Mr. Harri Hursti, a Finnish born IT engineer who lives in the USA, is well-known as a leading expert on electronic voting. He often writes and speaks that one of the greatest threats to voting devices is not necessarily hacking, but human incompetence.
He’s been featured in 2 documentaries — Kill Chain: The Cyber War On America’s Elections and Hacking Democracy. They reveal the weaknesses of the US election technology where he has s seen election officials and volunteers inadvertently mishandle devices or do not follow security protocols because they just do not have the proper training.
It is currently not possible to vote online in Finland, or in any of the Nordic countries, because we prefer to stay with tried and tested public voting booths, pens, and paper – all tried and tested and very safe from hackers.
But now in Switzerland, if everything goes according to plan, the cantons will be able to start piloting e-voting again in 2023 when Swiss Post should have its e-voting system up and running by then.
This is a brave plan in this unsecured cyber world where Russian, Chinese and N. Korean hackers are running amok – and just look at the US system where Trump has managed to create distrust in the minds of many voters with false accusations about hacked voting machines and voter fraud!

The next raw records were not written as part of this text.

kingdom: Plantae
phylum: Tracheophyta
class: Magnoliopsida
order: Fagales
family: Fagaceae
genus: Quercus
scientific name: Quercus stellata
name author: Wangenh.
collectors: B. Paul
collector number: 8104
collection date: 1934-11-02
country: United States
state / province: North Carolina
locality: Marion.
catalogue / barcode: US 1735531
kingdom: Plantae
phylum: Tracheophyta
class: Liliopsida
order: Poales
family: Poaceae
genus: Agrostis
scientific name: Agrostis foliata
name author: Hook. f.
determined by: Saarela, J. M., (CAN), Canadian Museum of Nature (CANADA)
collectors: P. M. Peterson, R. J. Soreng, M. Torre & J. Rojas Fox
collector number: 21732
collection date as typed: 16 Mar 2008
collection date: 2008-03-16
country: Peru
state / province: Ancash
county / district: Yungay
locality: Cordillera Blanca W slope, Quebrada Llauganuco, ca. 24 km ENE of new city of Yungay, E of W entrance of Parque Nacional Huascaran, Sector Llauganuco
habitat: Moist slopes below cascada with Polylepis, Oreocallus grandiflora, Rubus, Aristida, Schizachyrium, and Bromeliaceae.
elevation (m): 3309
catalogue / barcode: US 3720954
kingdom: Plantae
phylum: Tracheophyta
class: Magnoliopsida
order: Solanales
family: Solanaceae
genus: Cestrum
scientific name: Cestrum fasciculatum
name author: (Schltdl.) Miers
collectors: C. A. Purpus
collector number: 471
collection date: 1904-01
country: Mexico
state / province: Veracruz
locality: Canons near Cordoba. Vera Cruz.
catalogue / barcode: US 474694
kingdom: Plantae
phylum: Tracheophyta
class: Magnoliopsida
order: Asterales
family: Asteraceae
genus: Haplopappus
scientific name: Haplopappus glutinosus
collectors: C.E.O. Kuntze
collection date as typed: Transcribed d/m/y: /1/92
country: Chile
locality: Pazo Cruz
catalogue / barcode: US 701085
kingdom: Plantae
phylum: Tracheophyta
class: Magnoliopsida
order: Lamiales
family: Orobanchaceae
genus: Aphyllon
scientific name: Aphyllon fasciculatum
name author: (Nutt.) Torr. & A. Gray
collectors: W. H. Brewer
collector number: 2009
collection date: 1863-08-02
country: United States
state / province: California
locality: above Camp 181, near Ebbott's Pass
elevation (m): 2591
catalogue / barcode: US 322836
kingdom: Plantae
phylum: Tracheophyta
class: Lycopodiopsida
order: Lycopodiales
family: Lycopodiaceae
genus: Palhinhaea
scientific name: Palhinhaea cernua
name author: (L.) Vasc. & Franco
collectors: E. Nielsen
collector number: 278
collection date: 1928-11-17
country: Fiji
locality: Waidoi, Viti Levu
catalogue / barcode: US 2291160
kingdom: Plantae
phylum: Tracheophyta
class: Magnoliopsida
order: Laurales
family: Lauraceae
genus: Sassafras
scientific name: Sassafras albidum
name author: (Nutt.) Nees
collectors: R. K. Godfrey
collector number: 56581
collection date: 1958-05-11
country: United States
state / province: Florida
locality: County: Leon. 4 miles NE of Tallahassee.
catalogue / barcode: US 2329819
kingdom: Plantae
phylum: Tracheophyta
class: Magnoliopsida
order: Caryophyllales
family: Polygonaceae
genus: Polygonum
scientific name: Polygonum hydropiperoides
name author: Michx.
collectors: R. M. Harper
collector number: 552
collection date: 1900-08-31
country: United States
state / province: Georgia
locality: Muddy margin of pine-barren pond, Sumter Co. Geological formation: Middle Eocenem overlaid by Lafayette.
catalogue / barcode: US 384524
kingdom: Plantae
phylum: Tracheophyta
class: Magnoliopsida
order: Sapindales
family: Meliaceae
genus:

But there have been setbacks in Switzerland – a case of two steps forward, one step back. E-voting was first piloted in 2004. It was even possible in some cantons to vote in the national elections via computer, tablet or smartphone in 2015. E-voting was very popular among Swiss Abroad, with the “Fifth Switzerland” casting around a third more votes than normal.
Over 300 pilots took place in 15 cantons. This was until the Federal Council decided to abort the project in 2019, after the canton of Geneva and Swiss Post had pulled their IT solutions due to financial considerations and security flaws respectively. The federal government subsequently adjusted the parameters for a new attempt at e-voting. It wanted stricter security and an open-source strategy, while announcing that independent specialists would conduct reviews. The first such check has now taken place.
Swiss Post is the sole provider because of a lack of competition and Developing and this e-voting system is an extremely complex and expensive undertaking, in which Swiss Post has already invested a lot of time and money.
A team at the Berne University of Applied Sciences has continued to develop the source code since 2019. The team had already been consulted for the cryptographic specifications at an earlier juncture. When its service contract ended with the canton of Geneva, it carried on working within the parameters of a federally run e-government project.
“We were able to implement all security-related parts of the system in full,” says IT professor Rolf Haenni. Their efforts have paid off, with the publicly available code now reaching a high-quality level, he adds. Others will be able to build on this expertise. “But no company has yet come forward, unfortunately.”
Swiss is prioritising security over speed. “The biggest challenge is maintaining trust in our solution,” CEO Roberto Cirillo recently told the media. The company is therefore being very open about how it detects and irons out flaws. In 2021, it published its source code and launched a bug bounty program. It has since received around 130 tip-offs from hackers and paid out a total of 97,000 Swiss francs in rewards. It has not disclosed how much it is spending on e-voting otherwise…
Given what we see today from Putin and his buddies, we should be more than doubly sure about putting such key parts of our democracy online!